(Set exercise): Rewrite the data starting at the beginning and ending at the line that contains "genus: Carex", switching every "catalogue / barcode" to "specimen barcode" and leaving everything else unchanged.

(Stored data)
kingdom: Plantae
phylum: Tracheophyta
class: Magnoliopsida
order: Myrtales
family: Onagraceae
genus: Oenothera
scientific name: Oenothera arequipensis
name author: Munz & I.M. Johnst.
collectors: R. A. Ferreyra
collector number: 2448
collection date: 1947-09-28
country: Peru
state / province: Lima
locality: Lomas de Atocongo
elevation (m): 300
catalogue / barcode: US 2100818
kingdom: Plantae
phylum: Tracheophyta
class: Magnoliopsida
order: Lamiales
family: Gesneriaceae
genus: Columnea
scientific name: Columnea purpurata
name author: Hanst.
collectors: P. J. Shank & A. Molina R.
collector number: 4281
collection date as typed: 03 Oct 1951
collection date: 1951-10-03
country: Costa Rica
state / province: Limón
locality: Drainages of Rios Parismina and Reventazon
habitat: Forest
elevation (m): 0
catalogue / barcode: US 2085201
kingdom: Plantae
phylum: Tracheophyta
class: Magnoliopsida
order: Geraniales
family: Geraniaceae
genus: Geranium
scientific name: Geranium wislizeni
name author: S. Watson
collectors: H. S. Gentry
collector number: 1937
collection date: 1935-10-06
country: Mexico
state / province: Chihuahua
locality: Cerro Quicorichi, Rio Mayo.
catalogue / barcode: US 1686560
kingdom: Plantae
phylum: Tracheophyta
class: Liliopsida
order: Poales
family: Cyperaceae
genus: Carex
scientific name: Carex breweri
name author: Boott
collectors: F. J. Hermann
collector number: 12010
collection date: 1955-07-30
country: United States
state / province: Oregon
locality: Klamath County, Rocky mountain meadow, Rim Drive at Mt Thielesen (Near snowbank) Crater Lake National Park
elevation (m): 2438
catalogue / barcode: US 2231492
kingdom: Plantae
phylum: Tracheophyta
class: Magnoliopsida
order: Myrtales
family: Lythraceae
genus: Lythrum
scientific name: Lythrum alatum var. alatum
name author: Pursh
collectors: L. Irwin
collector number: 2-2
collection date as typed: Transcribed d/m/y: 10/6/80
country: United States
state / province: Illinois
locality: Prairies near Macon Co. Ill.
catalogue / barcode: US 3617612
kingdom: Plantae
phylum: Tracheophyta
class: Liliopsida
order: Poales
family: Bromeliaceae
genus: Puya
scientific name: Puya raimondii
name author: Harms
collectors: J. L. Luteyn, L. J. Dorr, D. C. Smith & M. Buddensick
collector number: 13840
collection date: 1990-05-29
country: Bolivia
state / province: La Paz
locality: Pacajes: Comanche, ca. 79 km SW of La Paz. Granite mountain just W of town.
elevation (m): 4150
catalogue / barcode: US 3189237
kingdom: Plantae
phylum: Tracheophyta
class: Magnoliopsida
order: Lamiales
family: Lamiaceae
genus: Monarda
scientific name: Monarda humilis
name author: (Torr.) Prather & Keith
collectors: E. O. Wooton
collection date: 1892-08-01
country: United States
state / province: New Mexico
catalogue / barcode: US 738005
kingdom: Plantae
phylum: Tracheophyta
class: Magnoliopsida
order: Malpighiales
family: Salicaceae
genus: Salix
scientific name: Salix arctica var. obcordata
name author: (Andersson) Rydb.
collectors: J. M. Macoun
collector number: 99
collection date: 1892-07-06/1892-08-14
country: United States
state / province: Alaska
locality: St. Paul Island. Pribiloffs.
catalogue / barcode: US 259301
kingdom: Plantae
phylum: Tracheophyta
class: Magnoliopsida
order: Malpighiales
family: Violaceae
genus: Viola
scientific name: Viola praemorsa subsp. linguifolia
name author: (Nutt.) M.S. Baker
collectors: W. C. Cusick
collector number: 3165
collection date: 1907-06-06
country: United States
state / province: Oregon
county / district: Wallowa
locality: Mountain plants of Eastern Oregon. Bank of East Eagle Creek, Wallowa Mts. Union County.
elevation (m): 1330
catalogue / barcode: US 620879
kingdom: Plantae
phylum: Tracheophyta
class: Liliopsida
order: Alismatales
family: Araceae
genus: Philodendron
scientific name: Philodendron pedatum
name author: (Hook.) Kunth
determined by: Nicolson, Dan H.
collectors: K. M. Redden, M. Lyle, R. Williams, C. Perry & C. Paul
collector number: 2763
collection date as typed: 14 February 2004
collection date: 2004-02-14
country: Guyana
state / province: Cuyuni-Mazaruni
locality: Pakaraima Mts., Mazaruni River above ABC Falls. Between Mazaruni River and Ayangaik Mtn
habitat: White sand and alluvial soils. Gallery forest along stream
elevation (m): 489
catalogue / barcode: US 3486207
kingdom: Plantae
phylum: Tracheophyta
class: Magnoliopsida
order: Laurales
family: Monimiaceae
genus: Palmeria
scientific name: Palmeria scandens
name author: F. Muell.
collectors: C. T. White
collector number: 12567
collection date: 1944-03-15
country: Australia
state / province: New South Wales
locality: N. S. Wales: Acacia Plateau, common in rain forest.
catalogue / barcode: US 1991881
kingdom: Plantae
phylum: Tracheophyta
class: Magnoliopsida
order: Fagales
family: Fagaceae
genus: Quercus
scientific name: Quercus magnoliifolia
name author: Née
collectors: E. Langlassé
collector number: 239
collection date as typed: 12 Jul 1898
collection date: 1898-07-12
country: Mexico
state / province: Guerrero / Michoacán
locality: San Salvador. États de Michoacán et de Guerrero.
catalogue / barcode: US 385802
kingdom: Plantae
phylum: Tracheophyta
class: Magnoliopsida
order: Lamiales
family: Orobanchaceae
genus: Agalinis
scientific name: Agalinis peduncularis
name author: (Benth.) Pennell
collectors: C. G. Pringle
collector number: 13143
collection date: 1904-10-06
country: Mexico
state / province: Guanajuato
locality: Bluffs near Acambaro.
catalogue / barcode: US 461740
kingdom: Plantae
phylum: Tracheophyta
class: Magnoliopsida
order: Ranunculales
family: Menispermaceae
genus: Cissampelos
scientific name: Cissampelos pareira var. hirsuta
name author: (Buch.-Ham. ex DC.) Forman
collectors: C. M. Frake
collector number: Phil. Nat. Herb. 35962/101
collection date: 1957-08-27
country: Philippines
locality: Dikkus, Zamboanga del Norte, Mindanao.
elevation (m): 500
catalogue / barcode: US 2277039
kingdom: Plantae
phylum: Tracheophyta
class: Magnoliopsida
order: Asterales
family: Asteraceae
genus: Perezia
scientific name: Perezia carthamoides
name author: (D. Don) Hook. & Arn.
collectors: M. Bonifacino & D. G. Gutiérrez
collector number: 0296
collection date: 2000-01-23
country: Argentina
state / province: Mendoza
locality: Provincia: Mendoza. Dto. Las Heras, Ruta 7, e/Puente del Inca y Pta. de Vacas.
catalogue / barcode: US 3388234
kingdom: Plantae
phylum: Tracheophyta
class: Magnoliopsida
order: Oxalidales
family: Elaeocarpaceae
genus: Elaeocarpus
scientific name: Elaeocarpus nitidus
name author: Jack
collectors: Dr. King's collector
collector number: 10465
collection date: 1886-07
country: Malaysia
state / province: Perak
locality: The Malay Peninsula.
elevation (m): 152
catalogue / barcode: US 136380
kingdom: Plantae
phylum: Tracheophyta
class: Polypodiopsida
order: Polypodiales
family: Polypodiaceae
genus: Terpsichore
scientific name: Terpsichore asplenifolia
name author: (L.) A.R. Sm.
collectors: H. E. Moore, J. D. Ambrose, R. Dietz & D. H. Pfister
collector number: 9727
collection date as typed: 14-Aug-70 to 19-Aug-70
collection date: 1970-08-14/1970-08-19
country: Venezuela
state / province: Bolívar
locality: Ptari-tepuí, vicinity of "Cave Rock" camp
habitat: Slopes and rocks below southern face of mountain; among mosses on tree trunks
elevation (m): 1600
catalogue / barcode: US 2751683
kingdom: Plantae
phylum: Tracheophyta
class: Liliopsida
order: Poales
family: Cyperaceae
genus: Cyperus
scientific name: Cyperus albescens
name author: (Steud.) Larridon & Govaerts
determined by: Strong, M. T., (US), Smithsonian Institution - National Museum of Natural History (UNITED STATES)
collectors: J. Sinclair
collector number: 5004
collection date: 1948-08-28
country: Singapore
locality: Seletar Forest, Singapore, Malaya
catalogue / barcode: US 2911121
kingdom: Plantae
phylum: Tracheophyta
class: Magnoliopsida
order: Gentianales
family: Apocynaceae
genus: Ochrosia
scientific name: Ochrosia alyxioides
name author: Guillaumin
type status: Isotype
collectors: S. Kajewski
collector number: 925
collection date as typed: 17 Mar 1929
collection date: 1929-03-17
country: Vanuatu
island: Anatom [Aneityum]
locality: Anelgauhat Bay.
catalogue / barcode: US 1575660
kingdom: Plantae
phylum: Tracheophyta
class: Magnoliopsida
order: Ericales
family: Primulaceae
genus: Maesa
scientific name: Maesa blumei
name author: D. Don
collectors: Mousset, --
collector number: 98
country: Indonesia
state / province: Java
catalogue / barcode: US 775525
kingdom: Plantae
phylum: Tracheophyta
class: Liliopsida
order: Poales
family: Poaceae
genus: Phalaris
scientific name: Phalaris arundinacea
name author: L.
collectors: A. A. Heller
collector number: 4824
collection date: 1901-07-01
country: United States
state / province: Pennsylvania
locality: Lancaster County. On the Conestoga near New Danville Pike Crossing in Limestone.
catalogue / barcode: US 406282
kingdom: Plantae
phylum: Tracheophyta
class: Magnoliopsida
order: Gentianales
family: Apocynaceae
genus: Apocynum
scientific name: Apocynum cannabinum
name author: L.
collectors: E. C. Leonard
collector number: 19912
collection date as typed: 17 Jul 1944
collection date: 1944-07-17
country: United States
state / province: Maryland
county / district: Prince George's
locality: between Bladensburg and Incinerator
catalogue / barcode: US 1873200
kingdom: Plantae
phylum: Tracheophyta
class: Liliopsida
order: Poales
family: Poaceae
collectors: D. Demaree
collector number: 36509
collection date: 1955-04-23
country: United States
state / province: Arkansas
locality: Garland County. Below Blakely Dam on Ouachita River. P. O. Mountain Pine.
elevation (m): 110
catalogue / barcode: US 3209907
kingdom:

(Response below):
kingdom: Plantae
phylum: Tracheophyta
class: Magnoliopsida
order: Myrtales
family: Onagraceae
genus: Oenothera
scientific name: Oenothera arequipensis
name author: Munz & I.M. Johnst.
collectors: R. A. Ferreyra
collector number: 2448
collection date: 1947-09-28
country: Peru
state / province: Lima
locality: Lomas de Atocongo
elevation (m): 300
specimen barcode: US 2100818
kingdom: Plantae
phylum: Tracheophyta
class: Magnoliopsida
order: Lamiales
family: Gesneriaceae
genus: Columnea
scientific name: Columnea purpurata
name author: Hanst.
collectors: P. J. Shank & A. Molina R.
collector number: 4281
collection date as typed: 03 Oct 1951
collection date: 1951-10-03
country: Costa Rica
state / province: Limón
locality: Drainages of Rios Parismina and Reventazon
habitat: Forest
elevation (m): 0
specimen barcode: US 2085201
kingdom: Plantae
phylum: Tracheophyta
class: Magnoliopsida
order: Geraniales
family: Geraniaceae
genus: Geranium
scientific name: Geranium wislizeni
name author: S. Watson
collectors: H. S. Gentry
collector number: 1937
collection date: 1935-10-06
country: Mexico
state / province: Chihuahua
locality: Cerro Quicorichi, Rio Mayo.
specimen barcode: US 1686560
kingdom: Plantae
phylum: Tracheophyta
class: Liliopsida
order: Poales
family: Cyperaceae
genus: Carex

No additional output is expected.